Accessed Sophie's site before killing

An hour before he stabbed his ex-girlfriend Sophie Elliott to death, Clayton Weatherston was accessing her photo albums on Facebook, the High Court at Christchurch heard yesterday.

Kerry Baker, a member of the police electronic crime laboratory in Dunedin, was the last witness called by the Crown in its prosecution of 33-year-old Weatherston's trial for the murder of Miss Elliott.

Weatherston admits killing Miss Elliott, who was stabbed or cut 216 times, at her Ravensbourne home on January 9 last year, but he denies murdering her.

His trial before Justice Judith Potter and 11 jurors enters its 12th day of hearing today.

Mr Baker told the court he examined Weatherston's office computer from the University of Otago economics department and found Miss Elliott's Facebook site had been accessed and her photo albums viewed for several minutes until 11.39am on January 9.

Questions from defence counsel Judith Ablett-Kerr QC suggested Miss Elliott had been making regular visits to Weatherston's Facebook page followed by access to her former boyfriend's site.

Mr Baker agreed his analysis of Miss Elliott's Facebook logs indicated such a pattern was apparent from late December 2007 until January 7, 2008.

But he thought there appeared to be "something unusual going on here", that visits to Weatherston's page followed by visits to the other man's page might not have been a conscious action on her part.

It could be something to do with the way Miss Elliott's page operated, "maybe some sort of linkage between the two", Mr Baker said.

The distinct pattern made him think it was "some sort of automated thing going on in the background" and not necessarily Miss Elliott clicking between the sites.

"You're speculating about that," Mrs Ablett-Kerr suggested.

Mr Baker agreed but said it was "also speculation to say she's deliberately going from one [site] to the other".

To Justice Potter, the witness agreed he could not exclude the possibility there was something in the Facebook system which prompted the sequential entries as opposed to Miss Elliott prompting them herself.

It was definitely possible, he said.

He could not say there was not some internal prompt.

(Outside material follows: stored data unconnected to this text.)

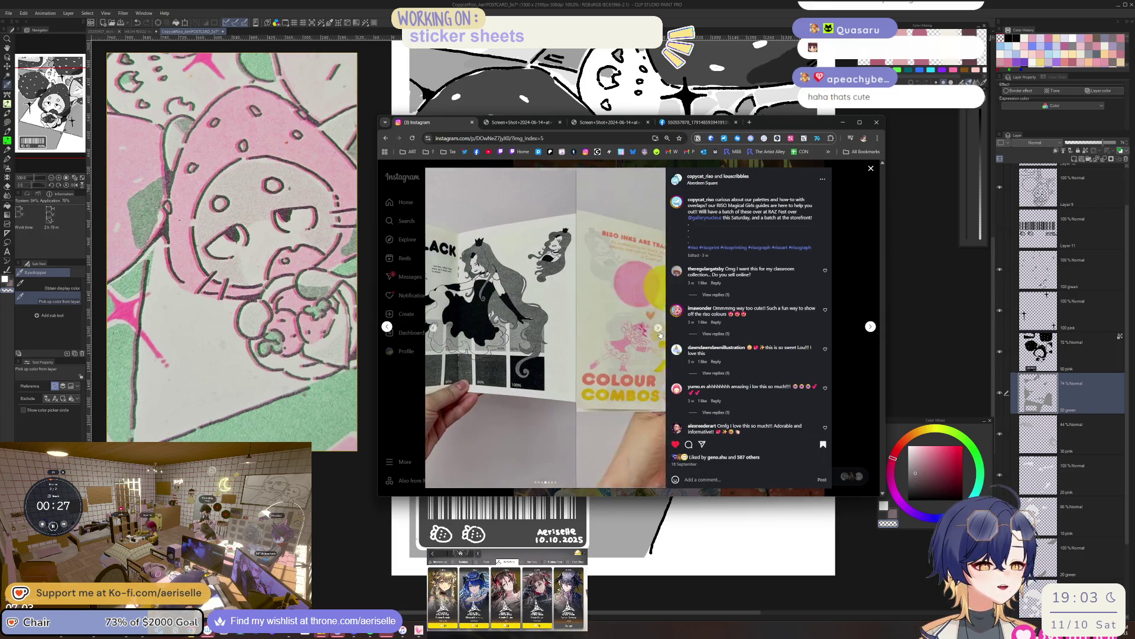
left_click(658, 329)
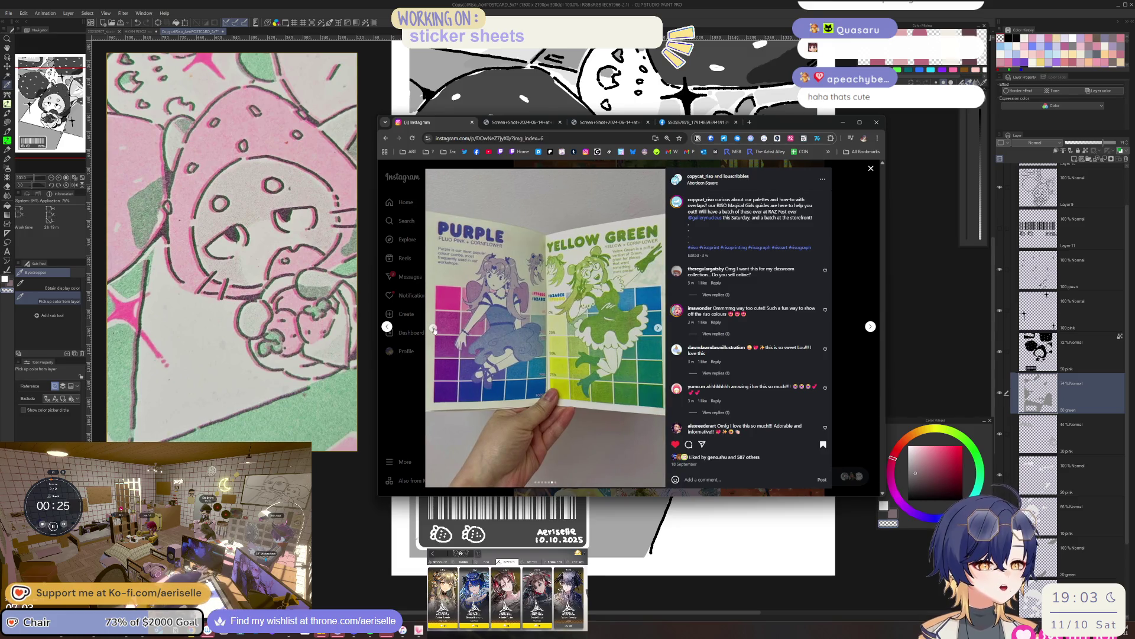
left_click(434, 329)
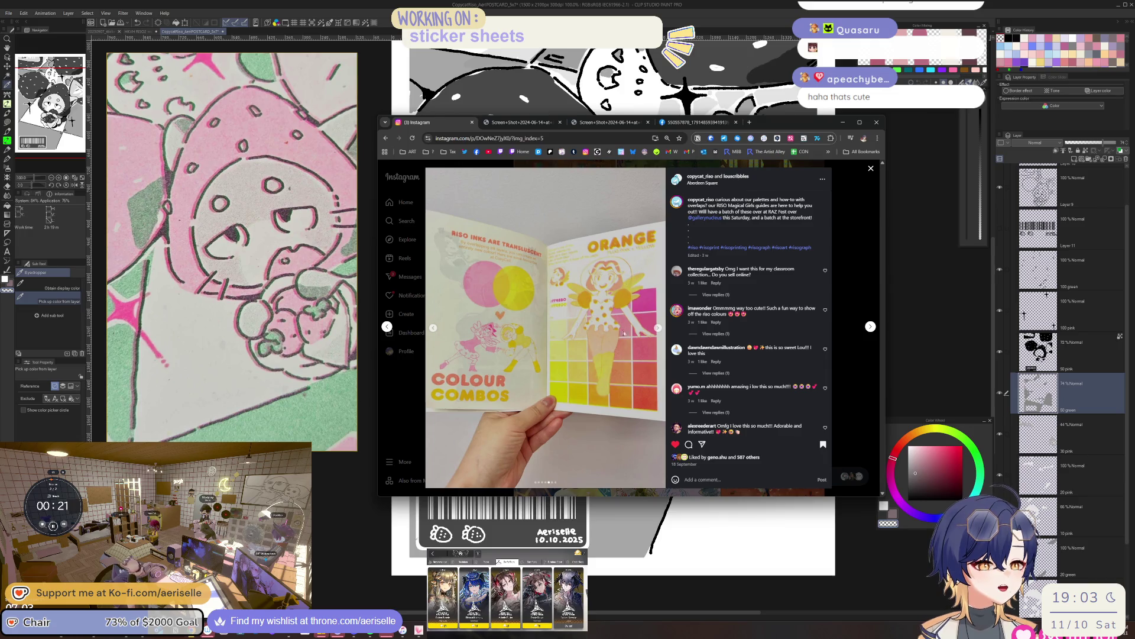
left_click(658, 329)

"If I had more time and could have done more research, I might have been able to be more definite," Mr Baker told the judge.

Evidence was read from Patrick Bain, one of the ambulance officers called to the Elliott house at 12.35pm on January 9, 2008.

Mr Bain checked Miss Elliott's carotid artery for a pulse but found none.

He then put four defibrillator leads on areas of skin already exposed.

He did not disturb any clothing.

At the close of the Crown evidence, Crown counsel Marie Grills read the jury an agreed list of facts.

The statement had been prepared so some witnesses would not be needed, Mrs Grills told the court.

She said Clayton Weatherston's defence lawyers agreed the knife used to kill Miss Elliott belonged to the accused and that he had it with him when he arrived at Miss Elliot's home shortly after noon on January 9, 2008.

The defence also agreed Weatherston's palm print was found on the blade of the knife recovered from between Sophie's thighs as she lay dead across her half-packed suitcase in her bedroom.

And they agreed his right palm print was found on the inside of Sophie's right thigh.

Also agreed was that Detective John Hedges, who took a written statement from the Crown witness Erin van de Water, did not recall her saying, either in the statement or in her deposition, that Miss Elliott had demonstrated to her the action of putting her arm across her throat while describing what Weatherston did to her the previous week at his flat.

The final agreed fact was that Weatherston was employed at Treasury between August 2002 and July 2003.